Python as an “External Tool” for Power BI Desktop: Part 3 – Virtual Environments and TOM Connection

Python as an “External Tool” for Power BI Desktop: Part 3 – Virtual Environments and TOM Connection
Reading Time: 5 minutes

In an earlier post, I introduced some possible uses for Python as an external tool for Power BI Desktop and stepped through the core setup. This post extends the basic External Tool setup found in Part 2.

There are two goals for this post:
1) Show how to run a Python script inside of a virtual environment
2) Connect to a .NET library called the Tabular Object Model (TOM) to get data about a currently open Power BI Desktop data model

Modify [tool].pbitool.json to run in a Python environment

Part 2 showed how to execute Python.exe and run a .py script, but it did not run in an environment. This limitation allows basic scripts, but more complex scripts use code from other modules and packages.

To extend the basic example found in Part 2, I created a sample [tool].pbitool.json file (gist) that shows how to run a Python script within a given environment.

Base (root) environment

I’m using Anaconda, which has a base environment location of C:\ProgramData\Anaconda3.

{
  "version": "1.0",
  "name": "PyTOM",
  "description": "Use Python with Tabular Object Model",
  "path": "C:\\ProgramData\\Anaconda3\\python.exe",
  "arguments": "C:/ProgramData/Anaconda3/cwp.py C:/ProgramData/Anaconda3 C:\\ProgramData\\Anaconda3\\python.exe C:/[PATH TO PYTHON SCRIPT].py \"%server%\" \"%database%\"",
  "iconData": ""
} 

Note that nothing needs to change from the example in Part 2 except for the addition of some arguments prior to the main Python script, server, and database values. This took me some time to work through with a lot of trial and error, so pay attention!

What Changes?

  1. The core path remains your python.exe
  2. Instead of running your intended script first, the arguments define cwp.py first, then the location of your environment, then another python.exe (I tried many variations but never got it to work properly without this structure).
  3. After that sequence, the arguments continue with your main script and the Power BI external tools references for server and database.

Named virtual environment

For a virtual environment apart from base, you need to modify the arguments to use the correct environment. This ensures that the correct packages that are part of that environment are available to you for use with your Power BI script.

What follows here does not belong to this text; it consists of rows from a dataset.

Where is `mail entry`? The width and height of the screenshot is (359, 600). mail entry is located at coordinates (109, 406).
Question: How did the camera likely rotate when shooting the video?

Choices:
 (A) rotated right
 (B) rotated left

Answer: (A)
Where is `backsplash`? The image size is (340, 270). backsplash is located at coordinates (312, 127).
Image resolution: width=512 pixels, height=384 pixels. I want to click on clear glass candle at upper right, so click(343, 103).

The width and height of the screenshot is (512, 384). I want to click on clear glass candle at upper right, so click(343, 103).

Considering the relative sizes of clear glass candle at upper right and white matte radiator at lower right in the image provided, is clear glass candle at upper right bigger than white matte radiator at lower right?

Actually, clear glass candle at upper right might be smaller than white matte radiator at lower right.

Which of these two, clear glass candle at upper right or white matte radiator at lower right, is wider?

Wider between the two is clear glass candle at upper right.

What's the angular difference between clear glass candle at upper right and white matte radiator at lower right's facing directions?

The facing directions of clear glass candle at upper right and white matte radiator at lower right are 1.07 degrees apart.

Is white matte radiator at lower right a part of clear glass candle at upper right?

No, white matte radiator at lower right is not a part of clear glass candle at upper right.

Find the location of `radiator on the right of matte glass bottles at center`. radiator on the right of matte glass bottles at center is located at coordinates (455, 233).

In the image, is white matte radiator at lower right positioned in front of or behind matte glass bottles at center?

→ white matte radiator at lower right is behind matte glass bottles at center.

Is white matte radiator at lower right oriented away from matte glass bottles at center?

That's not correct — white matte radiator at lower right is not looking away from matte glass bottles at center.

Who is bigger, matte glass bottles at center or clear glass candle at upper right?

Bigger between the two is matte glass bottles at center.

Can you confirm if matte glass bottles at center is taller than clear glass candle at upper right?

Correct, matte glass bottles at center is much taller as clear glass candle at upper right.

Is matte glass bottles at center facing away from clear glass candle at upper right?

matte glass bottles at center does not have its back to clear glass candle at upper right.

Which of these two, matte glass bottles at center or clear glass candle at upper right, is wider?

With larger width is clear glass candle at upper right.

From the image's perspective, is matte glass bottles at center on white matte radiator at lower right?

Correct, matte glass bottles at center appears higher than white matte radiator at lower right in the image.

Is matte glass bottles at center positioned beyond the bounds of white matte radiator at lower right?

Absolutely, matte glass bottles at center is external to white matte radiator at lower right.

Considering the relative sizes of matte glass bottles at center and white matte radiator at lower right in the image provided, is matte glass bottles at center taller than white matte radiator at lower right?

Here’s an example for a conda environment named PowerBI. Note that the location of python.exe doesn’t have to change to the conda environment (although it could), but changing the environment portion of the argument is critical.

{
  "version": "1.0",
  "name": "PyTOM",
  "description": "Use Python with Tabular Object Model",
  "path": "C:\\ProgramData\\Anaconda3\\python.exe",
  "arguments": "C:/ProgramData/Anaconda3/cwp.py  C:/Users/DavidEldersveld/.conda/envs/PowerBI C:\\ProgramData\\Anaconda3\\python.exe C:/[PATH TO PYTHON SCRIPT].py \"%server%\" \"%database%\"",
  "iconData": ""
} 

Connect to TOM

The Tabular Object Model (TOM) library for .NET opens Power BI’s data model to external tools. Two pieces are required to allow Python to interface with .NET:
1) Pythonnet package for .NET CLR (pip install pythonnet)
2) Python-SSAS module (ssas_api.py placed in the same folder as the main script you’d like to run)

The python-ssas (ssas_api.py) Python module that facilitates the TOM connection is all the work of Josh Dimarsky–originally for querying and processing Analysis Services. I simply repurposed it for use with Power BI Desktop or the XMLA endpoint in Power BI Premium and extended it with some relevant examples. Everything relies on Josh’s Python module, which has functions to connect to TOM, run DAX queries, etc.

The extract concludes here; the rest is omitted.